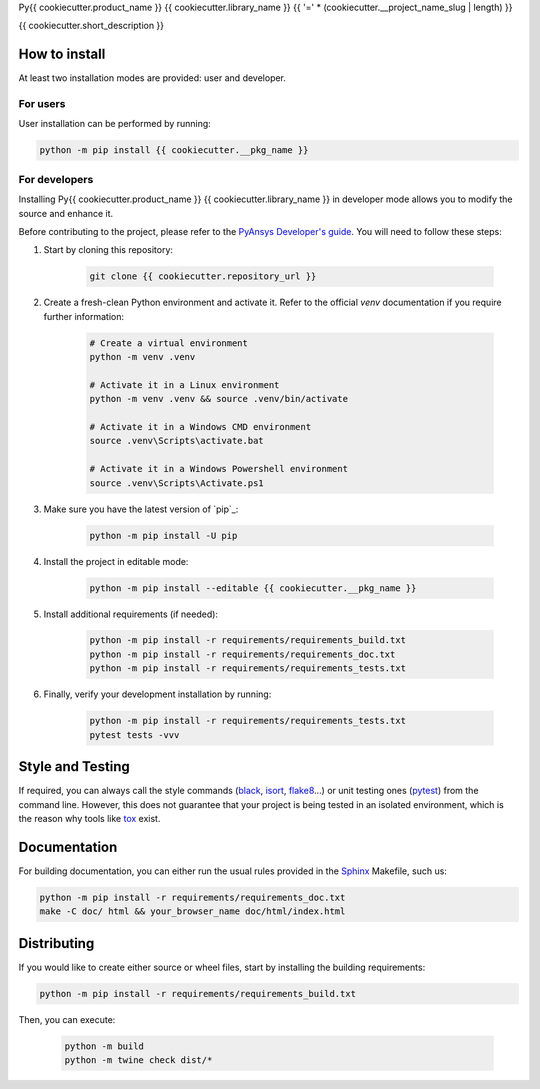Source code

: Py{{ cookiecutter.product_name }} {{ cookiecutter.library_name }}
{{ '=' * (cookiecutter.__project_name_slug | length) }}

{{ cookiecutter.short_description }}


How to install
--------------

At least two installation modes are provided: user and developer.

For users
^^^^^^^^^

User installation can be performed by running:

.. code:: bash

    python -m pip install {{ cookiecutter.__pkg_name }}

For developers
^^^^^^^^^^^^^^

Installing Py{{ cookiecutter.product_name }} {{ cookiecutter.library_name }} in developer mode allows
you to modify the source and enhance it.

Before contributing to the project, please refer to the `PyAnsys Developer's guide`_. You will 
need to follow these steps:

1. Start by cloning this repository:

    .. code:: bash

        git clone {{ cookiecutter.repository_url }}

2. Create a fresh-clean Python environment and activate it. Refer to the
   official `venv` documentation if you require further information:

    .. code:: bash

        # Create a virtual environment
        python -m venv .venv

        # Activate it in a Linux environment
        python -m venv .venv && source .venv/bin/activate

        # Activate it in a Windows CMD environment
        source .venv\Scripts\activate.bat

        # Activate it in a Windows Powershell environment
        source .venv\Scripts\Activate.ps1

3. Make sure you have the latest version of `pip`_:

    .. code:: bash

        python -m pip install -U pip

4. Install the project in editable mode:

    .. code:: bash
    
        python -m pip install --editable {{ cookiecutter.__pkg_name }}

5. Install additional requirements (if needed):

     .. code:: bash

        python -m pip install -r requirements/requirements_build.txt
        python -m pip install -r requirements/requirements_doc.txt
        python -m pip install -r requirements/requirements_tests.txt


6. Finally, verify your development installation by running:

    .. code:: bash
        
        python -m pip install -r requirements/requirements_tests.txt
        pytest tests -vvv


Style and Testing
-----------------

If required, you can always call the style commands (`black`_, `isort`_,
`flake8`_...) or unit testing ones (`pytest`_) from the command line. However,
this does not guarantee that your project is being tested in an isolated
environment, which is the reason why tools like `tox`_ exist.


Documentation
-------------

For building documentation, you can either run the usual rules provided in the
`Sphinx`_ Makefile, such us:

.. code:: bash

    python -m pip install -r requirements/requirements_doc.txt
    make -C doc/ html && your_browser_name doc/html/index.html

Distributing
------------

If you would like to create either source or wheel files, start by installing
the building requirements:

.. code:: bash

    python -m pip install -r requirements/requirements_build.txt

Then, you can execute:

    .. code:: bash

        python -m build
        python -m twine check dist/*


.. LINKS AND REFERENCES
.. _black: https://github.com/psf/black
.. _flake8: https://flake8.pycqa.org/en/latest/
.. _isort: https://github.com/PyCQA/isort
.. _PyAnsys Developer's guide: https://dev.docs.pyansys.com/
.. _pre-commit: https://pre-commit.com/
.. _pytest: https://docs.pytest.org/en/stable/
.. _Sphinx: https://www.sphinx-doc.org/en/master/
.. _tox: https://tox.wiki/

WORK INSTRUCTION:
What is needed is an exact reprint of every entry, pictures excluded.

RESULT FOR THIS TASK:
Source code

: Py{{ cookiecutter.product_name }} {{ cookiecutter.library_name }}
{{ '=' * (cookiecutter.__project_name_slug | length) }}

{{ cookiecutter.short_description }}


How to install
--------------

At least two installation modes are provided: user and developer.

For users
^^^^^^^^^

User installation can be performed by running:

.. code:: bash

    python -m pip install {{ cookiecutter.__pkg_name }}

For developers
^^^^^^^^^^^^^^

Installing Py{{ cookiecutter.product_name }} {{ cookiecutter.library_name }} in developer mode allows
you to modify the source and enhance it.

Before contributing to the project, please refer to the `PyAnsys Developer's guide`_. You will 
need to follow these steps:

1. Start by cloning this repository:

    .. code:: bash

        git clone {{ cookiecutter.repository_url }}

2. Create a fresh-clean Python environment and activate it. Refer to the
   official `venv` documentation if you require further information:

    .. code:: bash

        # Create a virtual environment
        python -m venv .venv

        # Activate it in a Linux environment
        python -m venv .venv && source .venv/bin/activate

        # Activate it in a Windows CMD environment
        source .venv\Scripts\activate.bat

        # Activate it in a Windows Powershell environment
        source .venv\Scripts\Activate.ps1

3. Make sure you have the latest version of `pip`_:

    .. code:: bash

        python -m pip install -U pip

4. Install the project in editable mode:

    .. code:: bash
    
        python -m pip install --editable {{ cookiecutter.__pkg_name }}

5. Install additional requirements (if needed):

     .. code:: bash

        python -m pip install -r requirements/requirements_build.txt
        python -m pip install -r requirements/requirements_doc.txt
        python -m pip install -r requirements/requirements_tests.txt


6. Finally, verify your development installation by running:

    .. code:: bash
        
        python -m pip install -r requirements/requirements_tests.txt
        pytest tests -vvv


Style and Testing
-----------------

If required, you can always call the style commands (`black`_, `isort`_,
`flake8`_...) or unit testing ones (`pytest`_) from the command line. However,
this does not guarantee that your project is being tested in an isolated
environment, which is the reason why tools like `tox`_ exist.


Documentation
-------------

For building documentation, you can either run the usual rules provided in the
`Sphinx`_ Makefile, such us:

.. code:: bash

    python -m pip install -r requirements/requirements_doc.txt
    make -C doc/ html && your_browser_name doc/html/index.html

Distributing
------------

If you would like to create either source or wheel files, start by installing
the building requirements:

.. code:: bash

    python -m pip install -r requirements/requirements_build.txt

Then, you can execute:

    .. code:: bash

        python -m build
        python -m twine check dist/*


.. LINKS AND REFERENCES
.. _black: https://github.com/psf/black
.. _flake8: https://flake8.pycqa.org/en/latest/
.. _isort: https://github.com/PyCQA/isort
.. _PyAnsys Developer's guide: https://dev.docs.pyansys.com/
.. _pre-commit: https://pre-commit.com/
.. _pytest: https://docs.pytest.org/en/stable/
.. _Sphinx: https://www.sphinx-doc.org/en/master/
.. _tox: https://tox.wiki/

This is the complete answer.